Remember Peter at the end of Christ’s ministry? Jesus approaches Peter and asks him three times if he loved Jesus. Peter’s appropriate and honest response is recorded, and Jesus commands Peter to feed his sheep. Then at the end of it all, Jesus tells Peter to strengthen his brothers when he is converted. Jesus knew Peter and he knew that there was a major change that still needed to take place in Peter. That change is obvious when we see Peter’s immediate words. He looks at John and says, “What about this man, what will he do?” Jesus’ response is classic. “That is none of your business, follow me!” (That is a loose paraphrase I know). What needed to change in Peter? Pride, it had hid itself so well from Peter that he couldn’t even see it even after the passion events. It took a while for Peter to finally see that he was wrong.

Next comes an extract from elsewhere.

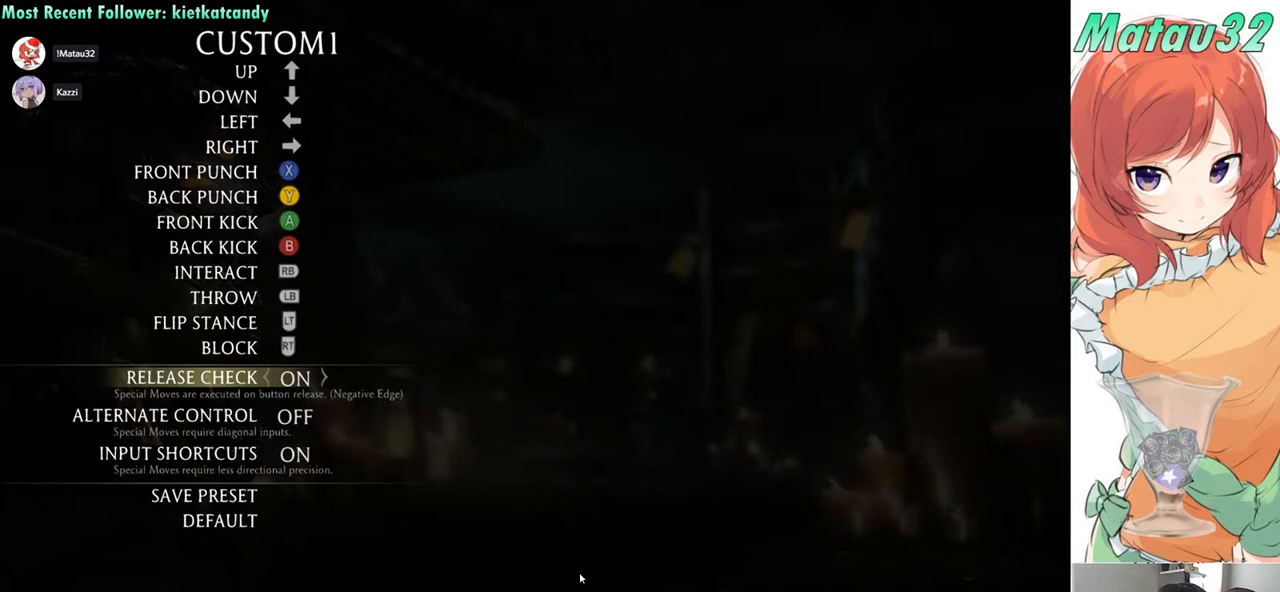
{"buttons": [], "events": []}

Beloved, we must ask God to humble us through a growing and sincere knowledge of His person and work. Pride will keep you and me from examining our heart. That parasite does not want to be found. And when he is found, he will dig his teeth in and it may cause more pain removing it than letting it continue. But for the sake of Jesus name and the judgment seat of Christ, we must renew our minds in the person and work of Jesus Christ, humbling ourselves before the mighty Surgeon’s hand so that he can remove the pride that constantly grows within us.

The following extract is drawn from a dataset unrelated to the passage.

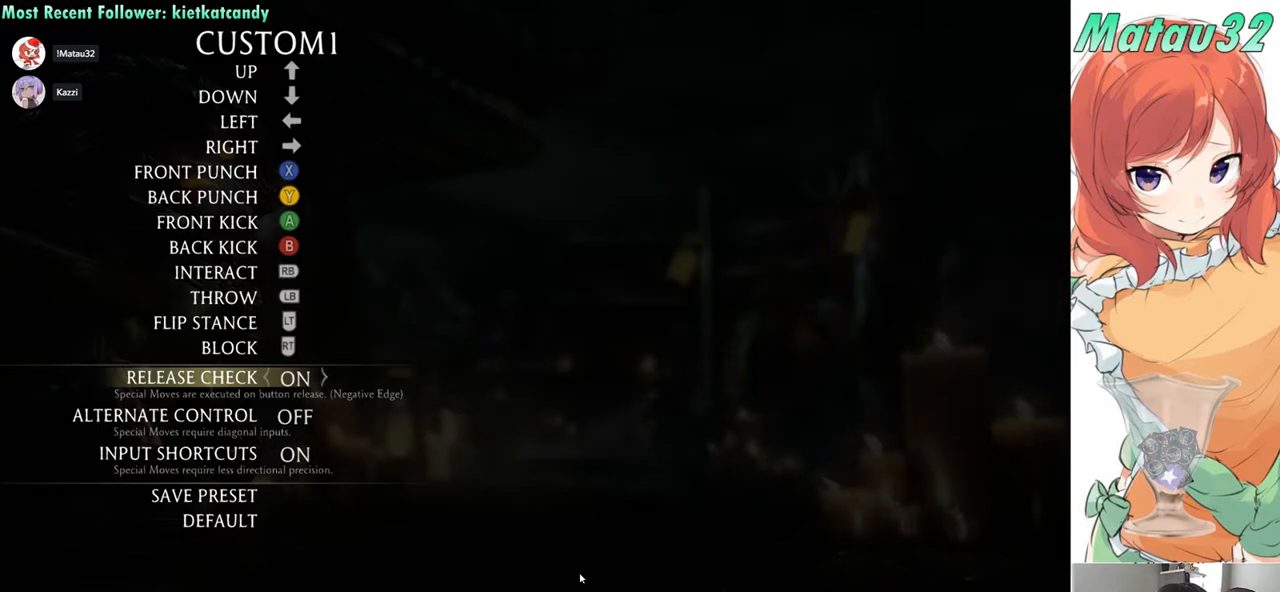
{"buttons": [], "events": []}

In my life, I have noticed two ways that pride reveals itself. These may not be the same for you, but maybe my experience is instructive to some who read this. Pride usually exhibits itself when I take personal offense at others’ actions and reactions against me. If I am secure in Christ, I should take no offense from others even if they are royal jerks. What right have I to be offended by other people’s actions? I should rather have love and pity for others-rather than be personally offended with a huff and a puff. When I feel I have been wronged, pride usually raises its ugly head and bites down hard. I foolishly utter in my head, “What is wrong with people?” but what I should be asking is, “What is right with me?” My only rightness is the righteousness of Jesus Christ imputed to me. Here is the trap of Job. He sinned not at first, but then he got pretty good at justifying himself rather than God, I am pretty good at that too. Allowing bitterness over past failures of myself or others to rule me is also an expression of pride. I really need to think, “What right have I to be bitter against anyone?” Bitterness was poured out on Jesus Christ in my stead.

May God give us, Beloved, a heart that is humbly seeking to know God. “For they that do know their God shall do exploits” (Dan. 11:32). Only through an increased Theological awareness and the grace of God in submission to the Holy Spirit’s use of the Word of God in our lives can we see pride’s defeat.